É verdade que constitui um princípio jurídico objectivo a consagração, pela CRP, duma tarefa fundamental do Estado no que toca à protecção da natureza e do ambiente (art.9º e) CRP), levando a que se estabelecem finalidades de tutela a atingir. No entanto, basta atender à colocação sistemática do artigo 66º, consagrando este o direito ao ambiente como direito fundamental, para se concluir pela clara preferência dada pela CRP à defesa do ambiente através duma protecção jurídica individual, conferindo aos particulares uma posição de vantagem relativamente ao Estado e o poder público e, também, perante entidades privadas. É este direito subjectivo ao ambiente que permitirá ao indivíduo reagir contra agressões ilegais na esfera individual e que constitui o fundamento de relações jurídico-públicas de ambiente. O facto deste ser visto como direito subjectivo permitirá, nomeadamente, a actuação do indivíduo sempre que estiver em causa o seu direito fundamental através duma tutela judicial efectiva (evitando-se a tripartição entre direitos subjectivos, interesses legítimos e interesses difusos, ancorada numa concepção de Estado antiquada, na qual se limitava a possibilidade de contestação dos cidadãos à actuação da Administração).
E tanto vale para a relação que se estabelece entre o indivíduo e a Administração Pública, como para as relações entre os indivíduos e as entidades privadas, pois sendo o direito ao ambiente (art.66º CRP) visto como um direito fundamental este gozará, independentemente de considerações de direitos fundamentais de primeira, segunda ou terceira geração, do regime disposto para os direitos, liberdades e garantias fundamentais resultantes dos arts.17º e 18º CRP.

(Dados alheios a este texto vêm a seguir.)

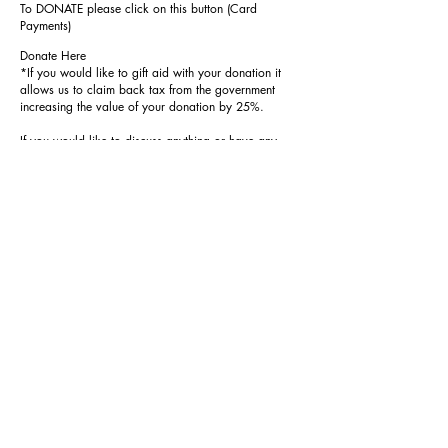
To DONATE please click on this button (Card
Payments)
Donate Here
*If you would like to gift aid with your donation it
allows us to claim back tax from the government
increasing the value of your donation by 25%.
If you would like to discuss anything or have any
fundraising ideas please contact
Revd Shellie Ward (
email
or
01386 852352
or
07780002565)
,
Kevin Beasley (
email
or
01386 858672)
Donate to our churches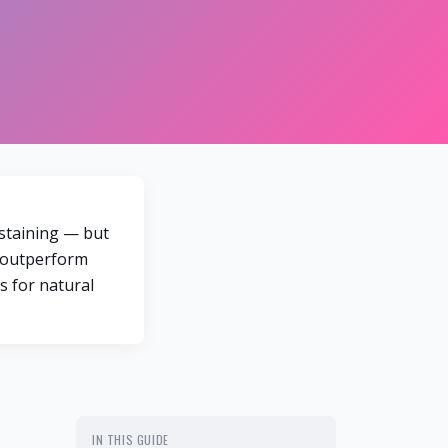
 staining — but
s outperform
s for natural
IN THIS GUIDE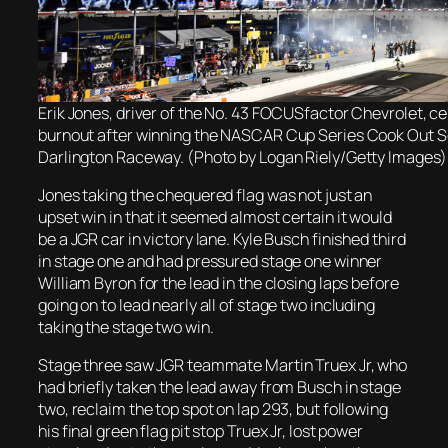
Erik Jones, driver of the No. 43 FOCUSfactor Chevrolet, ce
burnout after winning the NASCAR Cup Series Cook Out S
Darlington Raceway. (Photo by Logan Riely/Getty Images)
Jones taking the chequered flag was not just an
upset win in that it seemed almost certain it would
be a JGR car in victory lane. Kyle Busch finished third
in stage one and had pressured stage one winner
William Byron for the lead in the closing laps before
going on to lead nearly all of stage two including
taking the stage two win.
Stage three saw JGR teammate Martin Truex Jr, who
had briefly taken the lead away from Busch in stage
two, reclaim the top spot on lap 293, but following
his final green flag pit stop Truex Jr, lost power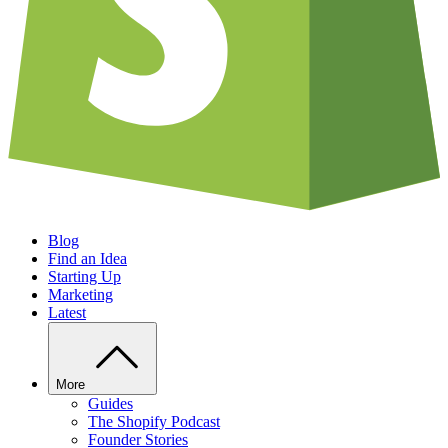
Blog
Find an Idea
Starting Up
Marketing
Latest
More
Guides
The Shopify Podcast
Founder Stories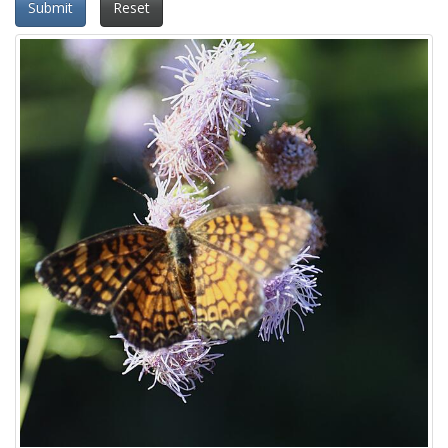
Submit
Reset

Assim sendo, parece-me de concluir que a CRP no seu artigo 66º consagra um verdadeiro direito fundamental ao ambiente, considerando também a dimensão objectiva da tutela ambiental (o que resulta do seu nº2), adoptando por isso, uma concepção sobretudo antropocêntrica de ambiente, complementada pela perspectiva de tarefa estadual permite a realização integral dos valores ambientais no que ao Direito diz respeito.